Activity:
As soon as the line containing "- **Support**: Engage" appears in the material below, start returning lines exactly, and end with the line containing "- **Resources**: Project".

Material to process:

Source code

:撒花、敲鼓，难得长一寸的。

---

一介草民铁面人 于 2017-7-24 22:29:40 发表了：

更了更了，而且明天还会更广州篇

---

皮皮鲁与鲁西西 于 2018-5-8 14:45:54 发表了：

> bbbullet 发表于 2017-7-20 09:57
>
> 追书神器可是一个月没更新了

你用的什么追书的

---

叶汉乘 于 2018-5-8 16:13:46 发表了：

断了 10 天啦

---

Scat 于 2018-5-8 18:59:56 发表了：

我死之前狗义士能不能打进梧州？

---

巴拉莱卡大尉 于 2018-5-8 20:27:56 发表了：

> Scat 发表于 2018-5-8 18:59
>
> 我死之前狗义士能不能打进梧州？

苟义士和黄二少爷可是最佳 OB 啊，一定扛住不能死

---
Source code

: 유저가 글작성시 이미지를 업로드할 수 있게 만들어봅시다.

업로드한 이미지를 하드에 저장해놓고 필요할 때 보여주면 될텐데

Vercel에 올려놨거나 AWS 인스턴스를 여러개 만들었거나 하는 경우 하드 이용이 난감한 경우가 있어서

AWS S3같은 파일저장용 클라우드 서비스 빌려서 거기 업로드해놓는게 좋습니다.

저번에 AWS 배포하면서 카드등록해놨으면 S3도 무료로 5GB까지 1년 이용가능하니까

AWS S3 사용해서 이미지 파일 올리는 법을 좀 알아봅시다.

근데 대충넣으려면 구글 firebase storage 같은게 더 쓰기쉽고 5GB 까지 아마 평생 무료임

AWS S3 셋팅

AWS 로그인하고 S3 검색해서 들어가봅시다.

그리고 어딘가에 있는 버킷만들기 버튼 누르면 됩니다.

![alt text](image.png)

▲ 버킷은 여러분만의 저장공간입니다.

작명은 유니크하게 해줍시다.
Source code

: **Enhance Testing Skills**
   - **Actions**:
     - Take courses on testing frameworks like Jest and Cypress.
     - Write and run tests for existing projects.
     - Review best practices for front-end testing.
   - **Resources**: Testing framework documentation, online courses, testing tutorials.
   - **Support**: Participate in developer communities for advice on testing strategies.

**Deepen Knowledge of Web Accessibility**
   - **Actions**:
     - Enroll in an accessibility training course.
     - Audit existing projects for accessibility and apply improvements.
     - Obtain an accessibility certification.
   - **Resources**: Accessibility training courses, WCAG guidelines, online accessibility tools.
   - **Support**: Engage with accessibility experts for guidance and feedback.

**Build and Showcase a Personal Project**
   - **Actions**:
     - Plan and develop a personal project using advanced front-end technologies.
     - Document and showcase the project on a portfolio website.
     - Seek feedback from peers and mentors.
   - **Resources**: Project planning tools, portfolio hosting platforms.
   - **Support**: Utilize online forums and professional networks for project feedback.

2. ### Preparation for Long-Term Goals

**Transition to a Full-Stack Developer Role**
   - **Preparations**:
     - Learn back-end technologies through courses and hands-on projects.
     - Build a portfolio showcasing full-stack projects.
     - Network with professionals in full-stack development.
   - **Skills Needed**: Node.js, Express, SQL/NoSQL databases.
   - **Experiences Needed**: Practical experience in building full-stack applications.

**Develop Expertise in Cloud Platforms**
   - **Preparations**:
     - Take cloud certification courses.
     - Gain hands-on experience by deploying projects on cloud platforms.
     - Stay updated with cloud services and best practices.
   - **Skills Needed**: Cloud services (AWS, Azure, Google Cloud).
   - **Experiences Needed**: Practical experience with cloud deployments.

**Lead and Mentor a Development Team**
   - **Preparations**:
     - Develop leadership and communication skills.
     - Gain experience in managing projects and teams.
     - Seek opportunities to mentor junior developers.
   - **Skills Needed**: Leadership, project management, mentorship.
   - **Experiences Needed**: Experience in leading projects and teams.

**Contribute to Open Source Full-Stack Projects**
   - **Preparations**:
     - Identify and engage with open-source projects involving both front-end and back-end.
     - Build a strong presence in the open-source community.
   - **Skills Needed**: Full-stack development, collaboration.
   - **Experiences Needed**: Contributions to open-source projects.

Output of the exercise:
   - **Support**: Engage with accessibility experts for guidance and feedback.

**Build and Showcase a Personal Project**
   - **Actions**:
     - Plan and develop a personal project using advanced front-end technologies.
     - Document and showcase the project on a portfolio website.
     - Seek feedback from peers and mentors.
   - **Resources**: Project planning tools, portfolio hosting platforms.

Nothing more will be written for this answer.